Monday, 23 January 2017

Teachers' strike over pay

When Kenya Union of Teachers (KNUT) called its members on strike in 2012, it was hoped that the Salaries and Remuneration Commission (SRC) would step-in quickly and help resolve the teachers’ grievances, thus, bringing the strike to a quick end. I didn't think that this was realistic, or even possible. As it turned out, the SRC did not bring the teachers’ strike to a quick end.
In an unpublished article of January 11, 2013, I noted:
It is not clear whether the Salaries and Remuneration Commission (SRC) has a role to play, or even understands its role in the ongoing teachers’ strike over pay. The Commission’s activities so far do not point to the possibility of its ability to resolve issues pertaining to the levels of remuneration within the public sector. 
The ongoing, and the planned Job evaluation exercises, will not determine levels of compensation for the public sector. The basic pay, or the total wage bill in any organization is arrived at using economic considerations such as the cost of living, community wage levels, fiscal policies, and the organization’s ability to pay and sustain the wage bill level over time. After this, a job evaluation exercise may follow.
The purpose of a job evaluation exercise is to remove inequities in a compensation structure after the structure has been installed in an organization. The exercise uses well established methods of comparing the relative weights/worth of jobs within the organization with the intention of ensuring fairness and equity in the compensation structure. The process begins with a thorough job analysis, writing job descriptions, and sometimes may require the job analyst to construct a job evaluation manual for the exercise. The stakeholders must be involved in this process at every stage for it to earn credibility.

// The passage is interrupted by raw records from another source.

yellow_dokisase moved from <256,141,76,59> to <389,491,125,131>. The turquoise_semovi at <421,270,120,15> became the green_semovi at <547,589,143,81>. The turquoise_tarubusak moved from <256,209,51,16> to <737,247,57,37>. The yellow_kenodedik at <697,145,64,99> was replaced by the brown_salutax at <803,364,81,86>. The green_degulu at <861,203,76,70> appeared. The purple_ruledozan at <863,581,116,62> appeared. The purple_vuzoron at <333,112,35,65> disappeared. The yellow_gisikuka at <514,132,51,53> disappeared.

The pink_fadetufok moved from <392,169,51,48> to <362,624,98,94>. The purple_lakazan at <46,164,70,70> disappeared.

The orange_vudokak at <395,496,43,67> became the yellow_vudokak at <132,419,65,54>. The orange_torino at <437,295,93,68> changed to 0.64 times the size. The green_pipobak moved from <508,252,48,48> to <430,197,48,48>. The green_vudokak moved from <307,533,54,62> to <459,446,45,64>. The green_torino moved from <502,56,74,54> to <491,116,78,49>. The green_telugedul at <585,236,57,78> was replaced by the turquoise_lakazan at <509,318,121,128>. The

Back to the teachers’ grievances: were the teachers to expect the SRC to come up with a solution to their grievances, then they would have to wait for a long time before their demands could be met. It is unlikely that their demands could possibly be met through a job evaluation exercise. 
As the matters stand, the SRC is attempting to have job evaluation exercises conducted across different organizations. Supposedly, the teachers’ salaries will be determined through such an exercise. Unfortunately, this will not work. It is not possible to conduct a job evaluation exercise, comparing, say, jobs in the Judiciary, Parliament, government ministries and departments, teachers’ jobs, jobs in the counties - that do not exist as yet - and other institutions in the public sector, all in a single exercise. Each one of them is set up and structured uniquely - each, for clearly defined unique purposes. Any attempt to undertake a single job evaluation exercise across such organizations would be an exercise in futility.
Indeed, the results of the ongoing job evaluation exercise for the State Officers’ jobs, for instance, may be difficult to justify, since a State Officer’s job can be evaluated only within the entity it is a part of. It should be obvious to any competent job analyst that psychometric measurements, such as job evaluations, can be conducted only within the parameters of the organization being subjected to such measurements, and not across two or more organizations. The premise on which the current exercise is based cannot be justified.  
If studies (since the era of Civil Service Reforms and re-structuring programmes) of this elusive area of organizational development are indicative of the kind of results to expect from the ongoing, and similar planned exercises, then the teachers and others in the same situation, may have to brace up for a long wait before credible and defensible compensation structures for the jobs they perform can be established.
The SRC can draw lessons from earlier attempts on job evaluation exercises that were generally ill-designed, besides being inappropriate for the jobs at hand.
It is important to mention that the teachers’ strike was triggered by the failure of the government to honour a collective bargaining agreement of 1997.
If we fast forward to 2016: the teachers went on strike again over the same issue. Thankfully, as the year-end approached, the teachers called off their strike. According to media reports, the teachers’ pay would be “untouched as agreed in the CBA”!